You would be forgiven for thinking that the segment read is performed via SQL OS, this seems like a reasonable assumption to make and I would go along with this, were it not for the fact I’ve look at the call stack and this indicates otherwise:
The call to KernelBase.dll!ReadFileScatter is invoked from sqlmin, this encapsulates the main SQL Server execution engine and the storage engine, SQL OS is encapsulated by sqldk.dll and sqlos.dll:
Is The Batch Engine NUMA Aware From Top To Bottom ?
When it comes to hash joins (I also believe this to be the case with hash aggregates), aside from the obvious fact that the batch engine is working at batch level, approximately 1000 rows per batch, it is a completely different beast to the row mode engine:
With the conventional row mode engine, hash tables are partitioned across NUMA nodes, the batch engine is a different beast in that the hash table is ‘Tied’ to one NUMA nodes. This does away with the overhead of having to re-partition data across input threads and skew speeds processing up, in that frequent values that appear in sequence in the batches used in hash probes will cause the part of the hash table the probes are hitting to rise up the CPU cache hierarchy and stay there for longer.
In summary, is the batch engine NUMA aware ? , after reading the call stack (correctly – as per Mark’s comment) I cannot conclusively prove this one way or another, however reliable sources have suggested to me that it is not NUMA aware.
It is my understanding that CS segments are loaded *through* the buffer pool and then decompressed into to the CS pool which is a separate memory pool (visible as a memory clerk in the DMVs). The call stack shows that the buffer pool does something NUMA aware. It does not show that the CS pool does something NUMA aware. CS allocations are not visible on this call stack.
Thanks for your comment, I have added an addendum to the post to reflect this, do you have your own blog out of interest ?
I don’t have a blog and this is a throw-away identity (as always).
Maybe you can find out where memory is allocated by executing in a loop:
DBCC DROPCLEANBUFFERS
–load 100MB of big, low-CPU CS data from disk (like 8000 byte distinct string values)
select sum(data_length(someBigColumn)) from CSTable
This should put CPU load onto the allocator and make it visible in xperf or PerfView.
The “Uncompressed” in the name of that one function could simply refer to archive compression. Even if archive compression is not in use that function might be called (and simply internally do not perform decompression).
If you were to compare SQL 2012 and 2014 stack traces this might provide some hints as to whether the decompression relates to column store archive decompression. If the column store object pool is ** not ** NUMA aware and there is no way of telling this from the stack trace, the cost of memcpy-ing a cache entry from one NUMA node to another when copying data from the buffer pool could be up to 100 CPU cycles ( latency of the QPI ), much much more if the data is not in the CPU cahce hierarchy.
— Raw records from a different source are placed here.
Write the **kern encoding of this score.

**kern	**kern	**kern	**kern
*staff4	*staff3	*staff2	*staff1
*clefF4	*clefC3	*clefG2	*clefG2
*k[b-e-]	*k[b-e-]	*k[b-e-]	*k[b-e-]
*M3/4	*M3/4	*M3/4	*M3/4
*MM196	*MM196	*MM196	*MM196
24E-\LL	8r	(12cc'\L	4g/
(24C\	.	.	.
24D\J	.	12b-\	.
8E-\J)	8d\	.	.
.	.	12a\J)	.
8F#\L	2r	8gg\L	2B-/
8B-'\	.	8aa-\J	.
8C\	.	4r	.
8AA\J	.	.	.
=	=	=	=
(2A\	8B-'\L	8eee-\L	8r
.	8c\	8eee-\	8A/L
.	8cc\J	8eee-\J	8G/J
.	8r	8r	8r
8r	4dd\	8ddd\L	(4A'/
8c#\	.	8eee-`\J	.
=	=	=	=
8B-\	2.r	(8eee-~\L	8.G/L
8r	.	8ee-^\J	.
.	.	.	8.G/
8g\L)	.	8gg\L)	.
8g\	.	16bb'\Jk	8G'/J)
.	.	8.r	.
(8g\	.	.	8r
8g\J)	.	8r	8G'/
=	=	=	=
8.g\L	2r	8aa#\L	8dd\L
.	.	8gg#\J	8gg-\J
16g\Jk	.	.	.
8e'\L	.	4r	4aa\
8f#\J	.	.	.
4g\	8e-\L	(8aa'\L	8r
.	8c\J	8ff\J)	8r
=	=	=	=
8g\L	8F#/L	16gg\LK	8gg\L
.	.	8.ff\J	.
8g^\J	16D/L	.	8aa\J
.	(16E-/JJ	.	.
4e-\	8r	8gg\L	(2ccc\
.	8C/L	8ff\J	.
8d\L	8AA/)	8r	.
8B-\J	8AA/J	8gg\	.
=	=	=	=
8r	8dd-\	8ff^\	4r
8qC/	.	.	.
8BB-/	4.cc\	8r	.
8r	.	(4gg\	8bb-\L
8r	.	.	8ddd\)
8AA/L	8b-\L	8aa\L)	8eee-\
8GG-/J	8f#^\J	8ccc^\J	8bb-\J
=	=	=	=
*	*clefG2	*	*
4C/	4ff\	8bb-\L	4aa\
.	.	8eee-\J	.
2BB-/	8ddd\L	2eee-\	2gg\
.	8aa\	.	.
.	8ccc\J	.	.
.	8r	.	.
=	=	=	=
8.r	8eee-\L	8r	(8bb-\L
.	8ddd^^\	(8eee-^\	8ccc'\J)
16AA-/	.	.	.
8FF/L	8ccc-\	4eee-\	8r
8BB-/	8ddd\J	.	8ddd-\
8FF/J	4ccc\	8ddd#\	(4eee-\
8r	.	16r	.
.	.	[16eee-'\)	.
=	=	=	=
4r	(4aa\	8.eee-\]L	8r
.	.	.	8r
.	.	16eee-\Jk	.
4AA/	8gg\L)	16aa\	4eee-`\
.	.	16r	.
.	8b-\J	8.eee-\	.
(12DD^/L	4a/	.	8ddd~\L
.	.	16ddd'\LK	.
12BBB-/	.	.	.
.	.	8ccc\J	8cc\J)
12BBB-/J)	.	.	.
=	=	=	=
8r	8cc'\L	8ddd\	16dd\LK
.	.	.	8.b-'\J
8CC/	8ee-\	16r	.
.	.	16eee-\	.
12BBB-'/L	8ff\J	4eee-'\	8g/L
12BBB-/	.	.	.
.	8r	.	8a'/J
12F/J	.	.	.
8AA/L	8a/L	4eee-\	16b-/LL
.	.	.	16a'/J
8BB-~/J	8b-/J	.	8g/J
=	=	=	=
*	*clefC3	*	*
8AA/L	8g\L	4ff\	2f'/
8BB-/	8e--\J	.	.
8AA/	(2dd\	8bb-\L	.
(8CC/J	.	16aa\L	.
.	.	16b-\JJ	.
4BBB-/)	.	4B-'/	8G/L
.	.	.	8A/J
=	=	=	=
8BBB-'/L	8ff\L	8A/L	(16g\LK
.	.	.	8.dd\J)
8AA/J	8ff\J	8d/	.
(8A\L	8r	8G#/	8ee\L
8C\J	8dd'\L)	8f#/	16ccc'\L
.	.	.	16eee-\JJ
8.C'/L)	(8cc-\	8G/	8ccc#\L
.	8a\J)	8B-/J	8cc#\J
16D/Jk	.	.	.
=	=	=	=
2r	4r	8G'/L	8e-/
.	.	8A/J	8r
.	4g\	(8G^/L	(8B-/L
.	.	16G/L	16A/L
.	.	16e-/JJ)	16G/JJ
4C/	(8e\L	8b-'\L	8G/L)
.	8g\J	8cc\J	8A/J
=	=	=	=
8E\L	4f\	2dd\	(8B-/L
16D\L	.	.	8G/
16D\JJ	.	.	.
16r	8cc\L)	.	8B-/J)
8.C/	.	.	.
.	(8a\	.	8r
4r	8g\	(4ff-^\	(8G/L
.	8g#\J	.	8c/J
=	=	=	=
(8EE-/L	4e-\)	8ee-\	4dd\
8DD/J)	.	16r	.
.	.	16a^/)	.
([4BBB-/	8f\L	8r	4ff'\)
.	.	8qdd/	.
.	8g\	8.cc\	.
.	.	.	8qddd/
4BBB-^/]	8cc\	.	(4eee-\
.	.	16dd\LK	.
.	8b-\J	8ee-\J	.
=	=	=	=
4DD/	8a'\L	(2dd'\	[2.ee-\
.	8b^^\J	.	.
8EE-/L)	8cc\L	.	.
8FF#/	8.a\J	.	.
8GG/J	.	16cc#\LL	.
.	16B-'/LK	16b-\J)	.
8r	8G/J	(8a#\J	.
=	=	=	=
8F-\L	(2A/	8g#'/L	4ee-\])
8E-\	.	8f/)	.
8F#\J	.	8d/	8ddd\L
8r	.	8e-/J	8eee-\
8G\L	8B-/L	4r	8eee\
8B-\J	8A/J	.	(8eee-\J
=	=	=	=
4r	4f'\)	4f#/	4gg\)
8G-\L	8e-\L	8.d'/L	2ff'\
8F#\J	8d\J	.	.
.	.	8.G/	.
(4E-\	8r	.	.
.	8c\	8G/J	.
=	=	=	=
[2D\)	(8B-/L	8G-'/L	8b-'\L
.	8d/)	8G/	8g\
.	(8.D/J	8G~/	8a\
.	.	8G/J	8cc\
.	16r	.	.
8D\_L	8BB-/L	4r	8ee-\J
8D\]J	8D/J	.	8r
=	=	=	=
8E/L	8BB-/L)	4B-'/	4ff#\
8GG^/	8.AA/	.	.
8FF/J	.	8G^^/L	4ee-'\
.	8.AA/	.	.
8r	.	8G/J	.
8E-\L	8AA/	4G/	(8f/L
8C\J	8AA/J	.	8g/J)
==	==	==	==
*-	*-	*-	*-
Has I still access to VTune amplifier I would probably be able to tell definitely if the column store object pool is NUMA aware based on the movement of cache lines between CPU cores.
Update
The call to sqlmin.dll!ColumnStoreLockBytesSS::ReadAtUnCompressed still exists in a stack trace from SQL Server, because archive compression does not exist in this version, I’m inclined to think that the SQL Server batch engine does not use late materialisation . . . yet.